Record excerpts —
>>>>>

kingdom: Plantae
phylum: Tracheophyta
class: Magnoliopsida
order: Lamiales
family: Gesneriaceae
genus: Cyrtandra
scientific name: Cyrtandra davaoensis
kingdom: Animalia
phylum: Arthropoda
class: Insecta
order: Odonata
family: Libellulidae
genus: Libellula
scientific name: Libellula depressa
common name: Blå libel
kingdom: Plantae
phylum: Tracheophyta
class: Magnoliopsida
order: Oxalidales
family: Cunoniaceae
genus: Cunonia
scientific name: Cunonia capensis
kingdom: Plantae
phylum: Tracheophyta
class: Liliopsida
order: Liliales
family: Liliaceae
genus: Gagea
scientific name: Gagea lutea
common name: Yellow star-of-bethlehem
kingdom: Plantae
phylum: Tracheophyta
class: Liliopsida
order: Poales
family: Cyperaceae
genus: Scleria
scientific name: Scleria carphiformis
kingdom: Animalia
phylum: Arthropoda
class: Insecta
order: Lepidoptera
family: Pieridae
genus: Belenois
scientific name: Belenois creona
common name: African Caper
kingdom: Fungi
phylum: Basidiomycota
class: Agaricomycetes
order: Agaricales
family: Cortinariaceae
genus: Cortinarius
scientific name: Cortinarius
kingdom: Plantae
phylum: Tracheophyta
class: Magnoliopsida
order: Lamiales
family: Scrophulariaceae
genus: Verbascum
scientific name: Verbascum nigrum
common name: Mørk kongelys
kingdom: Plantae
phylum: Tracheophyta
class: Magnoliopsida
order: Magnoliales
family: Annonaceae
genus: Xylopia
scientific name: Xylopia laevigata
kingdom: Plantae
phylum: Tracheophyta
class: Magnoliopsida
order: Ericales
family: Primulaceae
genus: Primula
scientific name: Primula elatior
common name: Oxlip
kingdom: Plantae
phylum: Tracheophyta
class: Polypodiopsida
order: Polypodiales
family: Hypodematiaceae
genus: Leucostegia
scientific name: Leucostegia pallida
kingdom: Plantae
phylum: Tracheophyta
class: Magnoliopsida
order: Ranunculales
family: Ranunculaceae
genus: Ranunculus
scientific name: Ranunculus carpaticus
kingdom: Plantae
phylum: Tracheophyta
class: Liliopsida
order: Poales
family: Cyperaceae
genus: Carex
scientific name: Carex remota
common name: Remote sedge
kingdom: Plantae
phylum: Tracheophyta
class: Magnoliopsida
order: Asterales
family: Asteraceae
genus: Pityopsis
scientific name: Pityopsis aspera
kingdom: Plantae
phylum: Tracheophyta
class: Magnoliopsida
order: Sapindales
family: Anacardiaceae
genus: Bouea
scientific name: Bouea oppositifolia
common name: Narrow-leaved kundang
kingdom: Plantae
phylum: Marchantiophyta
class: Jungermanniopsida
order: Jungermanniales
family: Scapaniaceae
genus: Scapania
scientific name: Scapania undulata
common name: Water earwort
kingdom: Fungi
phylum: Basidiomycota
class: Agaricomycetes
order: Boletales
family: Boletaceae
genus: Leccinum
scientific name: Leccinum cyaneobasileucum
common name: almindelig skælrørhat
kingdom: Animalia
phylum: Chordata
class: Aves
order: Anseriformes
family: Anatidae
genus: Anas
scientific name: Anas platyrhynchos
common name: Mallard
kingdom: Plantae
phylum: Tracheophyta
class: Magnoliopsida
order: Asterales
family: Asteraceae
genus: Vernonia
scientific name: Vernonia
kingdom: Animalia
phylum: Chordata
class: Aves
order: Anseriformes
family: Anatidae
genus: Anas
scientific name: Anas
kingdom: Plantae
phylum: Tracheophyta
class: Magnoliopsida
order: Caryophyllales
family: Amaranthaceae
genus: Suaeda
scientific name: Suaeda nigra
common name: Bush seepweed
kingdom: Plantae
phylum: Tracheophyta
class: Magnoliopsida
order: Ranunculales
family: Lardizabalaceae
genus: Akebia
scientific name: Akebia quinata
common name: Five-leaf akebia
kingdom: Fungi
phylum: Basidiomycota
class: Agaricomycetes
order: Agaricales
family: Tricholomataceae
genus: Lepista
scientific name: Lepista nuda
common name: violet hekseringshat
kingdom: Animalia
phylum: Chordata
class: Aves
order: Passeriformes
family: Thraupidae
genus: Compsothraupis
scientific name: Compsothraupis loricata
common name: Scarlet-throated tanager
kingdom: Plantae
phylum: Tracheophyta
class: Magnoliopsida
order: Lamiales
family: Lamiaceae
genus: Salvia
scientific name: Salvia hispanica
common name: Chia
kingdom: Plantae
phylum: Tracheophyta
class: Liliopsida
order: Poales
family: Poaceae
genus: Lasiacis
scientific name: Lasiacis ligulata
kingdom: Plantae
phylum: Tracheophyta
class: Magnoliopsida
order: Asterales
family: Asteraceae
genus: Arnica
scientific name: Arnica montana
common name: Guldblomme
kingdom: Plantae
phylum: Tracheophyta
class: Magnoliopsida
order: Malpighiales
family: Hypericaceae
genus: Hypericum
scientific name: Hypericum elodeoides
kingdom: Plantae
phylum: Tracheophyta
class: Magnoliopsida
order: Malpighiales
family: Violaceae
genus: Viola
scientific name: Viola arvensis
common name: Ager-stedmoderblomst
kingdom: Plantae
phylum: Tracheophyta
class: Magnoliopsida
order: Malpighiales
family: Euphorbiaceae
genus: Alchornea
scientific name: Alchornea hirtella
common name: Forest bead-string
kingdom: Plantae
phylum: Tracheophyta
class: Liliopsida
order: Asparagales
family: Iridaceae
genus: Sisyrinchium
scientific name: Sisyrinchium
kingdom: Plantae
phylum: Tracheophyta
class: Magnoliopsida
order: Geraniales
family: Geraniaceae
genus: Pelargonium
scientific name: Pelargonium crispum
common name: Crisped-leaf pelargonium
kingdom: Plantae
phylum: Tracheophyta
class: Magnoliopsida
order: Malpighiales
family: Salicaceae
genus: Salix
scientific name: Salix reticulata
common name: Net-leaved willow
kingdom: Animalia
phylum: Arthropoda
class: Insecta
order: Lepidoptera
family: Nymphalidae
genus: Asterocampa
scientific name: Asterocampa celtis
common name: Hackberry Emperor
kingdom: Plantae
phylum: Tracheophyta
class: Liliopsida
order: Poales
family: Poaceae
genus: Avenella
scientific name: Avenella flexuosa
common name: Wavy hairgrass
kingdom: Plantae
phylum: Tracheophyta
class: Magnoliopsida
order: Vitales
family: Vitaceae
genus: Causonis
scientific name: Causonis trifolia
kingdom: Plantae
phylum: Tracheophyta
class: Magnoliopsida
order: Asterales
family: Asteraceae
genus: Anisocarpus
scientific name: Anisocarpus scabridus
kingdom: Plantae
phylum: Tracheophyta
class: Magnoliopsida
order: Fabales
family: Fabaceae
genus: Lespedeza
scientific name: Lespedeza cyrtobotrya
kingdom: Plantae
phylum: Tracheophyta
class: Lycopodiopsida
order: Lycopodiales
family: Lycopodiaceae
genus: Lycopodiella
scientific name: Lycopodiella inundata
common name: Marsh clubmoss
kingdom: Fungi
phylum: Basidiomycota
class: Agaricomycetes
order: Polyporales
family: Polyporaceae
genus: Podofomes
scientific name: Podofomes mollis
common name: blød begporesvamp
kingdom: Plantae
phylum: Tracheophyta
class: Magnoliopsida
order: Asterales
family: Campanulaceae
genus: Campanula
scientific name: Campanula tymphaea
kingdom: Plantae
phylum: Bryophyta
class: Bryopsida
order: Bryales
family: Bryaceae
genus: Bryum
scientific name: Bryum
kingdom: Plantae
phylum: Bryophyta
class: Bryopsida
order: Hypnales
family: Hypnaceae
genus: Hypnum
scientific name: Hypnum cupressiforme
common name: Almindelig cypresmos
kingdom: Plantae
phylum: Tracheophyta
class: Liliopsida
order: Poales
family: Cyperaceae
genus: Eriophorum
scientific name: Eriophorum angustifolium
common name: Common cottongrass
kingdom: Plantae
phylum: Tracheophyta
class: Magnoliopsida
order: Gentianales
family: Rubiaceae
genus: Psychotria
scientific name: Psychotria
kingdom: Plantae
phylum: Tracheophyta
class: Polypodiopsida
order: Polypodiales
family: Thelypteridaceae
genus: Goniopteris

<<<<<

Render the lines from the one containing "genus: Verbascum" through the one containing "scientific name: Anas platyrhynchos", both included, as a JSON array of strings with one string per line and blank lines omitted.

[
  "genus: Verbascum",
  "scientific name: Verbascum nigrum",
  "common name: Mørk kongelys",
  "kingdom: Plantae",
  "phylum: Tracheophyta",
  "class: Magnoliopsida",
  "order: Magnoliales",
  "family: Annonaceae",
  "genus: Xylopia",
  "scientific name: Xylopia laevigata",
  "kingdom: Plantae",
  "phylum: Tracheophyta",
  "class: Magnoliopsida",
  "order: Ericales",
  "family: Primulaceae",
  "genus: Primula",
  "scientific name: Primula elatior",
  "common name: Oxlip",
  "kingdom: Plantae",
  "phylum: Tracheophyta",
  "class: Polypodiopsida",
  "order: Polypodiales",
  "family: Hypodematiaceae",
  "genus: Leucostegia",
  "scientific name: Leucostegia pallida",
  "kingdom: Plantae",
  "phylum: Tracheophyta",
  "class: Magnoliopsida",
  "order: Ranunculales",
  "family: Ranunculaceae",
  "genus: Ranunculus",
  "scientific name: Ranunculus carpaticus",
  "kingdom: Plantae",
  "phylum: Tracheophyta",
  "class: Liliopsida",
  "order: Poales",
  "family: Cyperaceae",
  "genus: Carex",
  "scientific name: Carex remota",
  "common name: Remote sedge",
  "kingdom: Plantae",
  "phylum: Tracheophyta",
  "class: Magnoliopsida",
  "order: Asterales",
  "family: Asteraceae",
  "genus: Pityopsis",
  "scientific name: Pityopsis aspera",
  "kingdom: Plantae",
  "phylum: Tracheophyta",
  "class: Magnoliopsida",
  "order: Sapindales",
  "family: Anacardiaceae",
  "genus: Bouea",
  "scientific name: Bouea oppositifolia",
  "common name: Narrow-leaved kundang",
  "kingdom: Plantae",
  "phylum: Marchantiophyta",
  "class: Jungermanniopsida",
  "order: Jungermanniales",
  "family: Scapaniaceae",
  "genus: Scapania",
  "scientific name: Scapania undulata",
  "common name: Water earwort",
  "kingdom: Fungi",
  "phylum: Basidiomycota",
  "class: Agaricomycetes",
  "order: Boletales",
  "family: Boletaceae",
  "genus: Leccinum",
  "scientific name: Leccinum cyaneobasileucum",
  "common name: almindelig skælrørhat",
  "kingdom: Animalia",
  "phylum: Chordata",
  "class: Aves",
  "order: Anseriformes",
  "family: Anatidae",
  "genus: Anas",
  "scientific name: Anas platyrhynchos"
]